As little as fifteen years ago “asset recovery” was not a term that was widely used in the worldwide legal community other than with regard to government corruption forfeiture cases. Over the past ten to fifteen years asset recovery has emerged as its own distinct practice area. In that same period, numerous scholarly and practical books have been written on the subject of cross-border asset recovery, and numerous conferences have covered this theme, including conferences organised by the International Bar Association, the American Bar Association, C5 and Offshore Alert. In addition, dedicated organisations and lawyer networks have sprung up to service the practice area. The concept of asset recovery has developed its own ethos, its own vocabulary and its own critical paths in the legal, accounting and investigative world. And now, Who’s Who Legal has published its own list of leading asset recovery lawyers.
Asset recovery is not judgment collection. While a portion of the asset recovery practice certainly involves judgment collection, any good asset recovery lawyer knows that if your case strategy is designed around waiting to obtain and enforce a judgment, then the assets are usually long gone.

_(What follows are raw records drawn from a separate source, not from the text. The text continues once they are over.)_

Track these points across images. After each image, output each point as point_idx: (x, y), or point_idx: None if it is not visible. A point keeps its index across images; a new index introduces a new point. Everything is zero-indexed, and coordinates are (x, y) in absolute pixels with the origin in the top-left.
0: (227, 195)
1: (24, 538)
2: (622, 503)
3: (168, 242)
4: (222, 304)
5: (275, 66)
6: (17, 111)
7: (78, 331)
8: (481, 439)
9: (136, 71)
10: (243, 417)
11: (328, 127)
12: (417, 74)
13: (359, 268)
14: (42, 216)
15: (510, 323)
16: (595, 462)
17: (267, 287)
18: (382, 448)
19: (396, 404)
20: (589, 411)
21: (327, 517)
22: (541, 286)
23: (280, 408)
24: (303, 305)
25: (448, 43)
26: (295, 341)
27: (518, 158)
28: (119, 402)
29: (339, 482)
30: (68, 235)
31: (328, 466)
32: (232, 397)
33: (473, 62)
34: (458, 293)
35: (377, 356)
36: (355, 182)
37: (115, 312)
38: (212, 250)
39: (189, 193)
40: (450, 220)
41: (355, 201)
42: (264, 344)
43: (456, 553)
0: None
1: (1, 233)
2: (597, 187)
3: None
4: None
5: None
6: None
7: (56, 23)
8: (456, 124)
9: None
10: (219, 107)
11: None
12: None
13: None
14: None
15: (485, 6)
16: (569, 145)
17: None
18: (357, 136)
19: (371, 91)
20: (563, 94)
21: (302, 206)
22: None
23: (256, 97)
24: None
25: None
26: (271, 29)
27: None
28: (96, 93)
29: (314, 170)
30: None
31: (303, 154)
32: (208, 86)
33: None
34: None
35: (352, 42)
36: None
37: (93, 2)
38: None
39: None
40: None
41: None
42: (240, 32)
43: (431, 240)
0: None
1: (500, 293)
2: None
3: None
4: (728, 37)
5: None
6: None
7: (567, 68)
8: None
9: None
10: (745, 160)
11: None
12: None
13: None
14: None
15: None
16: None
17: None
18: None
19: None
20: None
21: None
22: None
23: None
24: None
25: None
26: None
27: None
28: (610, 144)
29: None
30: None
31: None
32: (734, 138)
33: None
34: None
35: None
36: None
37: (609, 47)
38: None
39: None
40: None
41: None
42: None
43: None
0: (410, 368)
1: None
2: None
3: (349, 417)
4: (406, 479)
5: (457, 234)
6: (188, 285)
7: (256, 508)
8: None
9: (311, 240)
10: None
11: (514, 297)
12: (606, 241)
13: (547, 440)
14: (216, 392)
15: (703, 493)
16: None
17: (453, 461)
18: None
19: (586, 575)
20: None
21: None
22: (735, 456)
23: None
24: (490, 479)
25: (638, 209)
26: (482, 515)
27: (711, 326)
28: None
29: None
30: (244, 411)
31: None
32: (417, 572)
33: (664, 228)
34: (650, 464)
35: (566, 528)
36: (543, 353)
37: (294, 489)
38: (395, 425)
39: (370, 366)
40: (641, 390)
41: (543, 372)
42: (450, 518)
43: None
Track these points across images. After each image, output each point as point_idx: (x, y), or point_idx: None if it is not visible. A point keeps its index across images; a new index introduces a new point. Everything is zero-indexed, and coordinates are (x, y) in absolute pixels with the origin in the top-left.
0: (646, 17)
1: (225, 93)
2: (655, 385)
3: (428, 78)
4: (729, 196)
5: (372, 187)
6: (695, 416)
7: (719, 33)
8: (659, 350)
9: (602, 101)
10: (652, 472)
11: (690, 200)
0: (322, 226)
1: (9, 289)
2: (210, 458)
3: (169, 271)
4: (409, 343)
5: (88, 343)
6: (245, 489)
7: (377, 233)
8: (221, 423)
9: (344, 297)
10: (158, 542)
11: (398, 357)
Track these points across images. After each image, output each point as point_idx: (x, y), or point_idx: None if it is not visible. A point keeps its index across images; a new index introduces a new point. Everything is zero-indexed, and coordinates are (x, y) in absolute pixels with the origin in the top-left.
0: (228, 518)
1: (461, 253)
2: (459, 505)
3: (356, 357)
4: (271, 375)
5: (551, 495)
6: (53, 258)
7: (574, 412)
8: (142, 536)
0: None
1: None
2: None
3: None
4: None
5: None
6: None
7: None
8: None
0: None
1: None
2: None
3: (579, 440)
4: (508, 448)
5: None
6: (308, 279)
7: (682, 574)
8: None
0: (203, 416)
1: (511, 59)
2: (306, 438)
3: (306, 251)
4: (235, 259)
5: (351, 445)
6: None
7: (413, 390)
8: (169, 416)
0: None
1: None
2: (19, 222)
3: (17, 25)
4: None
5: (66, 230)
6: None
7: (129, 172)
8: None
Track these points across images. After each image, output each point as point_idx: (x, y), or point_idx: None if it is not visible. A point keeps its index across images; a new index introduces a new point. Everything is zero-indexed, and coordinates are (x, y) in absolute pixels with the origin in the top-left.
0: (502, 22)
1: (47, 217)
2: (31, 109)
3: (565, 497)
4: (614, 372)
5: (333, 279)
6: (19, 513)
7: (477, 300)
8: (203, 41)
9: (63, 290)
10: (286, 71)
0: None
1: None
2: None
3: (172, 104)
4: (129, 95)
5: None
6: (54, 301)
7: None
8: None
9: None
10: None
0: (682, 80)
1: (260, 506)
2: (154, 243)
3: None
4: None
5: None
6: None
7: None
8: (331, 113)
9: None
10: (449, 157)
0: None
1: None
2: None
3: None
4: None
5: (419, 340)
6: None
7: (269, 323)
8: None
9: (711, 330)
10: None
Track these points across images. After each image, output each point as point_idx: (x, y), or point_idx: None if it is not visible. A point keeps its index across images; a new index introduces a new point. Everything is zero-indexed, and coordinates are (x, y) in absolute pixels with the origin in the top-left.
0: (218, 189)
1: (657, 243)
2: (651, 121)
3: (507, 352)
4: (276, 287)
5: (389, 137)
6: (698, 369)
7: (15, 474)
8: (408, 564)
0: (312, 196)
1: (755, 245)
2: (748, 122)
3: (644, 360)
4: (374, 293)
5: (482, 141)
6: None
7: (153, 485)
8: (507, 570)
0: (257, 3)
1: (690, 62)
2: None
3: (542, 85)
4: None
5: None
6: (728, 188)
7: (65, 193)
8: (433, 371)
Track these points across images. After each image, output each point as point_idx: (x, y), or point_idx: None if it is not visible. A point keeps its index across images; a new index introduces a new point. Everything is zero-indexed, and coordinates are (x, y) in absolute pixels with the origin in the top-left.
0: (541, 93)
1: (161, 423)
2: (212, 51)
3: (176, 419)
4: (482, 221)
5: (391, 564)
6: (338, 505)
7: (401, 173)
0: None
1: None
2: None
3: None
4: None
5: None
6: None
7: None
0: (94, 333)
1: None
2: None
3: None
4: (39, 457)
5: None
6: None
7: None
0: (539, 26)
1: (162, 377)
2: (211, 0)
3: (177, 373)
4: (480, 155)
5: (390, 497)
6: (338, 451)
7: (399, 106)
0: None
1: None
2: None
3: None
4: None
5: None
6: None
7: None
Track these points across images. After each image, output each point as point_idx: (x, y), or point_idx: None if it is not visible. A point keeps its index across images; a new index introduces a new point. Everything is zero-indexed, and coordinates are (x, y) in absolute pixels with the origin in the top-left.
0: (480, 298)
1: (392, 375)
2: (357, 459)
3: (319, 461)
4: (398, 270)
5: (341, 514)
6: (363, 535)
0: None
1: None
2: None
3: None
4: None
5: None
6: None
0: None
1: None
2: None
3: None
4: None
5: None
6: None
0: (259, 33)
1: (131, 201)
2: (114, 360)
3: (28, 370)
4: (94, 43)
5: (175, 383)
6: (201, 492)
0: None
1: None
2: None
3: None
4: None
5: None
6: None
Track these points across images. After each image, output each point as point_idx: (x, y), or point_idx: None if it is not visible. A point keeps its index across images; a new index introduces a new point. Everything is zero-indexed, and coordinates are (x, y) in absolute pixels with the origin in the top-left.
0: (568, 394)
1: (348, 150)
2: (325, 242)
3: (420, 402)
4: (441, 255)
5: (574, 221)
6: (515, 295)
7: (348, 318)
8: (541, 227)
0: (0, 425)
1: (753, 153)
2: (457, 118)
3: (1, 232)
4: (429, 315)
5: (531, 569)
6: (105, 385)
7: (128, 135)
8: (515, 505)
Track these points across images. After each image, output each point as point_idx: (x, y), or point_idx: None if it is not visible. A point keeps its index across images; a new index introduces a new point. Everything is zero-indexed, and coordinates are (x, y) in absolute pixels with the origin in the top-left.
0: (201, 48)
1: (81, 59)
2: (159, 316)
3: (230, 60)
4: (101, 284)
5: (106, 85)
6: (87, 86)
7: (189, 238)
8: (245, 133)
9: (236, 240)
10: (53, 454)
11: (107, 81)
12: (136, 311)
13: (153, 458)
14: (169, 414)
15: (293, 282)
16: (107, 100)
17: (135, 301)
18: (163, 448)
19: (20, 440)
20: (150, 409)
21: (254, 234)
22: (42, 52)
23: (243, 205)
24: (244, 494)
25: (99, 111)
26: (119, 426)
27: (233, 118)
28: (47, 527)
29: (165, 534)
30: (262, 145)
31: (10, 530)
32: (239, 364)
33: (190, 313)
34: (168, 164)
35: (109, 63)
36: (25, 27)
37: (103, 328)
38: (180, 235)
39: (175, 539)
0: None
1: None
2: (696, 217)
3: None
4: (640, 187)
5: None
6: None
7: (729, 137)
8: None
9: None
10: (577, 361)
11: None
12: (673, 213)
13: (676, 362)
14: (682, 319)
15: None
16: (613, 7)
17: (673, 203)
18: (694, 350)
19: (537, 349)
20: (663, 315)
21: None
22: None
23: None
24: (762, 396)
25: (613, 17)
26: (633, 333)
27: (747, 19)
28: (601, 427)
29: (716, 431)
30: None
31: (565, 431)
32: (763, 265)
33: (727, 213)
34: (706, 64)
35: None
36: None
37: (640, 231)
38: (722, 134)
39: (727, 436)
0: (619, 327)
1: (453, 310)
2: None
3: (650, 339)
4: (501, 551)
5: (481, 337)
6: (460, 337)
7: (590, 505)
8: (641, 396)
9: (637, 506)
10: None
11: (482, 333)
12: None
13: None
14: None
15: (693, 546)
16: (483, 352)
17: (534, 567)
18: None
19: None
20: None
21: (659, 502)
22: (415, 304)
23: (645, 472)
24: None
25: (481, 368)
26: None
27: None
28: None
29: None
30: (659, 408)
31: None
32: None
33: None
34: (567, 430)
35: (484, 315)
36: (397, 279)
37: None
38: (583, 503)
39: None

In truth, asset recovery is an exciting, cutting-edge, multi-disciplinary, cross-border practice area that requires specialised knowledge and often simultaneous and harmonious application of common and civil law litigation tactics and tools, insolvency options, investigative principles, forensic accounting techniques, and forfeiture schemes, and a strategic mindset. A successful asset recovery practitioner requires an inquiring mind, flexibility, cultural sensitivity, adaptability, resilience, patience and a high pain threshold as the process can be maddeningly slow at times when legal procedures have to play out in courts around the world.
A top-flight asset recovery professional must also have impeccable and impeachable ethics as the fraudsters and corrupt actors we pursue will often attempt to drag us down to their level and seek to smear our reputation as part of their defence. Many times the asset recovery lawyer and the legal process itself are attacked as the fraudsters know they cannot assail the merits of the claims against them. Often asset recovery lawyers act covertly, with or without court sanction, and must therefore hold themselves to the highest standards of conduct at all times to avoid being the subject of an attention-deflecting attack by the parties they pursue.
I have often said that a good asset recovery lawyer has to have the characteristics of a rat terrier, to wit: unblinking steely-eyed vigilance, speed, relentless pursuit, the courage to go down into the dark holes of society where fraudsters operate with the single-minded determination to latch on no matter what, drag them out into the daylight and shake them until they are finished. Fraudsters and corrupt actors share many of the same characteristics as rats as they move furtively through the holes and sewers of society to steal and then secrete their ill-gotten gains while they carry aiders and abettors and strawmen around on their backs like plague-ridden fleas. Some have told me over the years that this characterisation is harsh – however, once you have seen the pain, misery and hopelessness that corrupt actors and fraudsters cause to their victims, you come to realise that the comparison may actually be libellous to rats.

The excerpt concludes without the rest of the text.